The research directions proposed across these works converge on stronger structural supervision. AGENT suggests dynamic hierarchy depths, improved PNDB-style memory for proper nouns, or Wasserstein GAN losses for greater stability (Rozental, 2019). The hierarchical decoder study points toward stronger explicit structure, for example syntax trees in place of POS clustering (Su et al., 2018). DeepJSONEval recommends tree-structured losses that penalize missing or misordered subtrees, curriculum learning on JSON grammar, BNF-based constrained decoding during fine-tuning, dynamic schema adaptation, constrained beam search guided by schema automata, and tree-aware attention mechanisms (Zhou et al., 30 Sep 2025). A plausible implication is that nested generation research is moving from heuristic layering toward explicit tree-sensitive objectives and decoding constraints.

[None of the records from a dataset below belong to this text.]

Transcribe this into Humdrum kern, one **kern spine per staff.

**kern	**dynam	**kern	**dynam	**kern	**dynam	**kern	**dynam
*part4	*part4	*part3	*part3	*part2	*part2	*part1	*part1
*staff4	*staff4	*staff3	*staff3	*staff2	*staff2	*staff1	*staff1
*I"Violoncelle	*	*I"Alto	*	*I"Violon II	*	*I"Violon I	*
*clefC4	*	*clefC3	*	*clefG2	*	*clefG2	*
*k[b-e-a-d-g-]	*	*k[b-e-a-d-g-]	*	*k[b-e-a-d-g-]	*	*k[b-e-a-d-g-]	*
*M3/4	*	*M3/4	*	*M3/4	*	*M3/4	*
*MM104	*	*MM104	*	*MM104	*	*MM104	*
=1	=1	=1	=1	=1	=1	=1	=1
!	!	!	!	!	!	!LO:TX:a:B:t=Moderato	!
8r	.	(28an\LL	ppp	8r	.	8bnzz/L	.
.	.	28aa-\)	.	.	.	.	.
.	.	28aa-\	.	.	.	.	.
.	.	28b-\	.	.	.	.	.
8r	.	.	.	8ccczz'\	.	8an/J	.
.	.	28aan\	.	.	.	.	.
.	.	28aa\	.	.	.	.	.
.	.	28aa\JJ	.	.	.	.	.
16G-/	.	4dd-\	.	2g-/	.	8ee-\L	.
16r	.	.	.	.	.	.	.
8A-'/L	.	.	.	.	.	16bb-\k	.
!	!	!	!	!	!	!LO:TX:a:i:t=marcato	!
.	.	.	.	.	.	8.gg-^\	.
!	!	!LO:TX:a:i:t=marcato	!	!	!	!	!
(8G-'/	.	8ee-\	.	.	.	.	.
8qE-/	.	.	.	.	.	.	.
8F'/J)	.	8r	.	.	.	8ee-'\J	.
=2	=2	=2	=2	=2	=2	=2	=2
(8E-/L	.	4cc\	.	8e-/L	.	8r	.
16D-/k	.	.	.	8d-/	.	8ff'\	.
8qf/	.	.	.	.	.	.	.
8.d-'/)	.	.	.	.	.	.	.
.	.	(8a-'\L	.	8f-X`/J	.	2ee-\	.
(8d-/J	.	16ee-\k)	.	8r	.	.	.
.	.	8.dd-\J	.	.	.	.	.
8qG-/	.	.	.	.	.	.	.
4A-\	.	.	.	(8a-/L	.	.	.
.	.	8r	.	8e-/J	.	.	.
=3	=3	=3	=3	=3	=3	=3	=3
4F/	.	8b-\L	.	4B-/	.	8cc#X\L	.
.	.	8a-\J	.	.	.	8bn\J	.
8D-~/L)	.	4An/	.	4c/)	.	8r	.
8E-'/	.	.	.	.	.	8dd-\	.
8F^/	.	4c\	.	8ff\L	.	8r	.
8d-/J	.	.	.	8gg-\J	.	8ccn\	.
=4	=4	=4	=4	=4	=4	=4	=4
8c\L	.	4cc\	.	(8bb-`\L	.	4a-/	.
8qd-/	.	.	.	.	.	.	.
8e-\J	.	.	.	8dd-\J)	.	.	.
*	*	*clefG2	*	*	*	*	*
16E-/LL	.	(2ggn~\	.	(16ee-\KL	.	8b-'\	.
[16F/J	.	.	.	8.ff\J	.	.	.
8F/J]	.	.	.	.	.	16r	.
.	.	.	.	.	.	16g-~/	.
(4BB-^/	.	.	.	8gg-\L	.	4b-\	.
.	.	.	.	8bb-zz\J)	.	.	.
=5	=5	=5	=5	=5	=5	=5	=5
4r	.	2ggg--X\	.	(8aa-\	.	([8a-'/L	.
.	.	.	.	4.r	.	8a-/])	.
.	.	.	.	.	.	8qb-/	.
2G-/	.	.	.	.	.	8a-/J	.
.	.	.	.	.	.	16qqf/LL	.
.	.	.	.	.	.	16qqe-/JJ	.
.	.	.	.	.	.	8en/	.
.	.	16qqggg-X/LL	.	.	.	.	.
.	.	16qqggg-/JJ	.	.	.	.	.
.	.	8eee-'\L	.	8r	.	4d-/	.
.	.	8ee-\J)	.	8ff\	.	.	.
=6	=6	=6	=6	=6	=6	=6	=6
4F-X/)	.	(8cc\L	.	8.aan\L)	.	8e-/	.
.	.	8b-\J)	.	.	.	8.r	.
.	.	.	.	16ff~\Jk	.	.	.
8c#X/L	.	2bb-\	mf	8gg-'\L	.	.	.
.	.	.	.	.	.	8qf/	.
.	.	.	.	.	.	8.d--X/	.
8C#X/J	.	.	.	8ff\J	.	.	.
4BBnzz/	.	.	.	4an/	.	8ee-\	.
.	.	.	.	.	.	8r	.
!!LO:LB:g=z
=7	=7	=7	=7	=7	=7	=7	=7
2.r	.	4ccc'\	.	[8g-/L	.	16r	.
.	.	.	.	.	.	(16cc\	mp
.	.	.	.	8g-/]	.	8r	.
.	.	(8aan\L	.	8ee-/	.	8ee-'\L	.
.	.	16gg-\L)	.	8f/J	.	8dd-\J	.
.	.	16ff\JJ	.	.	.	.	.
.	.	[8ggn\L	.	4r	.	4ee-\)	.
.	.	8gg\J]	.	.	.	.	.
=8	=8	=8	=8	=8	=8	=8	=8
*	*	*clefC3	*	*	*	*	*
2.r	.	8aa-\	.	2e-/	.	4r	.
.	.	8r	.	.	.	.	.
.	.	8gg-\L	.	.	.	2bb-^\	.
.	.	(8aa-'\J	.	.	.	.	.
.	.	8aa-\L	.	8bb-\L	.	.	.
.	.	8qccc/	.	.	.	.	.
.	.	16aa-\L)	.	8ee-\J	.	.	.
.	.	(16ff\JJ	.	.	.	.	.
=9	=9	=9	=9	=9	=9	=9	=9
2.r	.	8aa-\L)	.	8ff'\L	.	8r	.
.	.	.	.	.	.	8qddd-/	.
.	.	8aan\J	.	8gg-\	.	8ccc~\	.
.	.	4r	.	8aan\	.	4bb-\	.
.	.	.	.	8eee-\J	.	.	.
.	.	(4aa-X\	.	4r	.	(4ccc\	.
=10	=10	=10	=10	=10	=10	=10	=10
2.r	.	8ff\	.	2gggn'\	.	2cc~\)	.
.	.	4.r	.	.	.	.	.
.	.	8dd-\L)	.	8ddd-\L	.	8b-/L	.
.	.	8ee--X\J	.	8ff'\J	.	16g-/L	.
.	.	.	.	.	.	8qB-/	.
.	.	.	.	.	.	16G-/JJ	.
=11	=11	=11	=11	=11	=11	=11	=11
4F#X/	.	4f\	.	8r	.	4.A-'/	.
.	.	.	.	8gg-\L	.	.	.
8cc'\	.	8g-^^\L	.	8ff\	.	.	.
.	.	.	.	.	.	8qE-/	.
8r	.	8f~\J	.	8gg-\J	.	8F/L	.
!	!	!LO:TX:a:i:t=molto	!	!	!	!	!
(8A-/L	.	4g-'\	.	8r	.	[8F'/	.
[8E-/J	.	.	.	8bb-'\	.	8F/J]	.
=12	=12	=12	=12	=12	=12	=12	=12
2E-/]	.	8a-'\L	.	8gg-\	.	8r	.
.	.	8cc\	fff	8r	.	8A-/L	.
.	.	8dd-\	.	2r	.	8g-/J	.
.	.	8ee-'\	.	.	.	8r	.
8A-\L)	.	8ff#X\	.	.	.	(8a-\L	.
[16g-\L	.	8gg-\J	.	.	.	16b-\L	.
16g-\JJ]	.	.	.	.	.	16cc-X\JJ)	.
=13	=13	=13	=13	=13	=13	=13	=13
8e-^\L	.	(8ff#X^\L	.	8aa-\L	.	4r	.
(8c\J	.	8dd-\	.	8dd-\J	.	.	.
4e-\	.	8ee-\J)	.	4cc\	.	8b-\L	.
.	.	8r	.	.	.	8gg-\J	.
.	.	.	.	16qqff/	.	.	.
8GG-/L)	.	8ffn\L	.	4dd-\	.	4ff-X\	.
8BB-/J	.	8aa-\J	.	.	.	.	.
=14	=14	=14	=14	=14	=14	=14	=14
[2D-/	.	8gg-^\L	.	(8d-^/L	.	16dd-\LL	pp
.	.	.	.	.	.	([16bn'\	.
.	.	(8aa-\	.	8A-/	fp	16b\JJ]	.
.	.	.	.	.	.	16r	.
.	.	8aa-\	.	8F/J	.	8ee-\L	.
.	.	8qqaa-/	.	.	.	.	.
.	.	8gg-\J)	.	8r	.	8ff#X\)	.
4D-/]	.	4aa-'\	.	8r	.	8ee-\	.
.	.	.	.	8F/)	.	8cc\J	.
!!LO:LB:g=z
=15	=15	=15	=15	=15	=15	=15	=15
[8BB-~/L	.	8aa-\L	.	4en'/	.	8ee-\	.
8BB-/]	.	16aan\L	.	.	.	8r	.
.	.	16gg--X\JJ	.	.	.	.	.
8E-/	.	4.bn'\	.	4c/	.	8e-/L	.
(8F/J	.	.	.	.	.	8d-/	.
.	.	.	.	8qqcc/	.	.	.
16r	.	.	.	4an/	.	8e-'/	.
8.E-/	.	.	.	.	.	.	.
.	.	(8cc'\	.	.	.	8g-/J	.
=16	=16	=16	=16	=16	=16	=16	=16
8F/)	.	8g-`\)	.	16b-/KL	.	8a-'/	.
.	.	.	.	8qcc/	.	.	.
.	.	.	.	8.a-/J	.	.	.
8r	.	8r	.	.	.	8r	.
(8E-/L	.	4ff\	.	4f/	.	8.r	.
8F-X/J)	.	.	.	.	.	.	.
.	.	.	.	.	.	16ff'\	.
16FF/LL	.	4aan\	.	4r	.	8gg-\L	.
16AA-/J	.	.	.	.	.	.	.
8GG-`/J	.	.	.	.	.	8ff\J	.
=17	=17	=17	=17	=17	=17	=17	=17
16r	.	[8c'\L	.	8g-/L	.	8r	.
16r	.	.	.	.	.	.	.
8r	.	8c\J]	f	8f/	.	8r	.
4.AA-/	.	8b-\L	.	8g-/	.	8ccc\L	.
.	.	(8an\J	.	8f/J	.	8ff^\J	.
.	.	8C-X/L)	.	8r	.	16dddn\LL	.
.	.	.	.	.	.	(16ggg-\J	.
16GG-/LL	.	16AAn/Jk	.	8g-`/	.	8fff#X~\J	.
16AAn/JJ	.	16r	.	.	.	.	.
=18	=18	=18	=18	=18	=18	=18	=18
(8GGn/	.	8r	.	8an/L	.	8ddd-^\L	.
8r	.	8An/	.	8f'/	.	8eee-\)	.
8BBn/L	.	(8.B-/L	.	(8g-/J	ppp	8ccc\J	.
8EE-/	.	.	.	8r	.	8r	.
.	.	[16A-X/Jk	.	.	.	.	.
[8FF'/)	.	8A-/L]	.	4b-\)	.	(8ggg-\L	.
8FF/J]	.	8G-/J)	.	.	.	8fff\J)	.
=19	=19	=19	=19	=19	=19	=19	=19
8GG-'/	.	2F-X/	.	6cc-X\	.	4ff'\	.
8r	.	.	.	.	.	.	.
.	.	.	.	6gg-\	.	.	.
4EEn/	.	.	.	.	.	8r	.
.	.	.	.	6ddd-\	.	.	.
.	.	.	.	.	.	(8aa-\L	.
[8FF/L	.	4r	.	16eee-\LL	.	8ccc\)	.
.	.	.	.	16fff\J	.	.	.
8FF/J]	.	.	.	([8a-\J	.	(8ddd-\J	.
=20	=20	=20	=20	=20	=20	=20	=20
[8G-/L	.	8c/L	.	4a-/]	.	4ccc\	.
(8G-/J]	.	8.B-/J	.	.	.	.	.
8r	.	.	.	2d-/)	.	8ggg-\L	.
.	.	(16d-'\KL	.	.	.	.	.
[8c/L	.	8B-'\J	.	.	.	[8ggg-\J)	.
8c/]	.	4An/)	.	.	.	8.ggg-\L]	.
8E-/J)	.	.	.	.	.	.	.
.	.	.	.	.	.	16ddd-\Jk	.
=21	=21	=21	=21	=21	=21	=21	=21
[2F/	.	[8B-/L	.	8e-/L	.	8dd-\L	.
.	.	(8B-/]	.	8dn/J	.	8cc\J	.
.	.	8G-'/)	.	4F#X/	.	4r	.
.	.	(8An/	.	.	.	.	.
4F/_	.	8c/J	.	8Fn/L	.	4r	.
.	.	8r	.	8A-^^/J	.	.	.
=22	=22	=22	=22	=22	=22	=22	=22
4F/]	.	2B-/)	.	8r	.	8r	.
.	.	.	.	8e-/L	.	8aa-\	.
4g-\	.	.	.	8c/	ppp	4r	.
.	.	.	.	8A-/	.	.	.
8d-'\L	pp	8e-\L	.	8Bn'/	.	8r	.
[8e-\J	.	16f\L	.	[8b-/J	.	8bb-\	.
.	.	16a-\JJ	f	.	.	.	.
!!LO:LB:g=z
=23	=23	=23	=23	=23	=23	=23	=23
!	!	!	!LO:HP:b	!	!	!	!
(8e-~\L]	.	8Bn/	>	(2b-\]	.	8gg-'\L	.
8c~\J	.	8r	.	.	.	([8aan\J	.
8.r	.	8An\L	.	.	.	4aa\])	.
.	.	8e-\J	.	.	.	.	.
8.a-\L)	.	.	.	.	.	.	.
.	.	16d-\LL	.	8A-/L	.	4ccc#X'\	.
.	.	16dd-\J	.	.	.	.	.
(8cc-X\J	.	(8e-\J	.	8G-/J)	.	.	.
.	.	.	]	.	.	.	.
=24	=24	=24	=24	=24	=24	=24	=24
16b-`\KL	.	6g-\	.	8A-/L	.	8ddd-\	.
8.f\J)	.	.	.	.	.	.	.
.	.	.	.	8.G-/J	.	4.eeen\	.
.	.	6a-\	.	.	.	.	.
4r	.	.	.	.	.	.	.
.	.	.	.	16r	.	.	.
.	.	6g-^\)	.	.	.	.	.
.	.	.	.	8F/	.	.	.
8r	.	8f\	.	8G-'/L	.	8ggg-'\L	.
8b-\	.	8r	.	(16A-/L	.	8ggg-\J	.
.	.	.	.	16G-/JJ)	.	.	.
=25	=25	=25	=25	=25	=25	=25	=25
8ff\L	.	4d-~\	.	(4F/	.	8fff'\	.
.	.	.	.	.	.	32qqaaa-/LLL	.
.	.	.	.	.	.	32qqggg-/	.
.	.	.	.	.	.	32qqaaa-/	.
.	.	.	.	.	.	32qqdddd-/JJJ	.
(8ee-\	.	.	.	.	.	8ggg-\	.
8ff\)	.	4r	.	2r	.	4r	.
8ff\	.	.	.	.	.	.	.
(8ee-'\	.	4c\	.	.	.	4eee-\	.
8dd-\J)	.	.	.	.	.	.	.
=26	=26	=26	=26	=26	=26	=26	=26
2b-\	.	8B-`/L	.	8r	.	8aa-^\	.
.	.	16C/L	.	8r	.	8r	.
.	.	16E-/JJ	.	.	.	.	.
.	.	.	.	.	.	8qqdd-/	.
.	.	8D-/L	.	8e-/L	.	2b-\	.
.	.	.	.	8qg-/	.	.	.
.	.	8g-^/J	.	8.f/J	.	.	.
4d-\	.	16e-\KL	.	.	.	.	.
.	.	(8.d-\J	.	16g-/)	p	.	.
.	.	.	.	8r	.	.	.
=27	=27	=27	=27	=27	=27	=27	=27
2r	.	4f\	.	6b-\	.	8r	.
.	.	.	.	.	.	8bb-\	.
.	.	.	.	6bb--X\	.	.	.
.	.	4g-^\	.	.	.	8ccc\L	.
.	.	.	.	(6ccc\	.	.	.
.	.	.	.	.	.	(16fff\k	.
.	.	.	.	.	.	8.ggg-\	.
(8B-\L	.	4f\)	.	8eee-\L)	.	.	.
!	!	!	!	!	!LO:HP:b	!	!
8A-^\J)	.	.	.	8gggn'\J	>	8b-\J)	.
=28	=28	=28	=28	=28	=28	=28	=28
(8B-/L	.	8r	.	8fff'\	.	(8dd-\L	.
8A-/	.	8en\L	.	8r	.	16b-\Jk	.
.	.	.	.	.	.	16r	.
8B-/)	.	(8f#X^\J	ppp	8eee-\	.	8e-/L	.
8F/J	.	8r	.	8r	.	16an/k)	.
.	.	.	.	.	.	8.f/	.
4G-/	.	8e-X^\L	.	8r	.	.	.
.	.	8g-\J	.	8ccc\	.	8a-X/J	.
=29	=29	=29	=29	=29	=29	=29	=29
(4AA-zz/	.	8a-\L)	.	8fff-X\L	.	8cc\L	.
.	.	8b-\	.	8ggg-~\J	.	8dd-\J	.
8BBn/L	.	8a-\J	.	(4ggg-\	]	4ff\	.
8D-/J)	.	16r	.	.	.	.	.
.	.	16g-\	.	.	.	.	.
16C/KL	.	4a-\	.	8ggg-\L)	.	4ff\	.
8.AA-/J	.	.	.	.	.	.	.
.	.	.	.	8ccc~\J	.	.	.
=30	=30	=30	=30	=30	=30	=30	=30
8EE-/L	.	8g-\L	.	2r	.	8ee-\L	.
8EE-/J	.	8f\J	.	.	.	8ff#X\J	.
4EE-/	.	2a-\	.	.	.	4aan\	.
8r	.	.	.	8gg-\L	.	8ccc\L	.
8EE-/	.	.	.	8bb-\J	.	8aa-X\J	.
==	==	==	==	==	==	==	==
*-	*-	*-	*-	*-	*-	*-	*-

In this broader perspective, nested language generation is less a single model class than a structural doctrine. Whether the target is a long coherent document, a task-oriented response assembled from ordered linguistic patterns, or a deep JSON object extracted from text, the central problem remains the same: generation must preserve compatibility between global organization and local realization. The principal technical question is therefore how to learn, traverse, and evaluate hierarchical latent states so that each level contributes a distinct and verifiable part of the final output.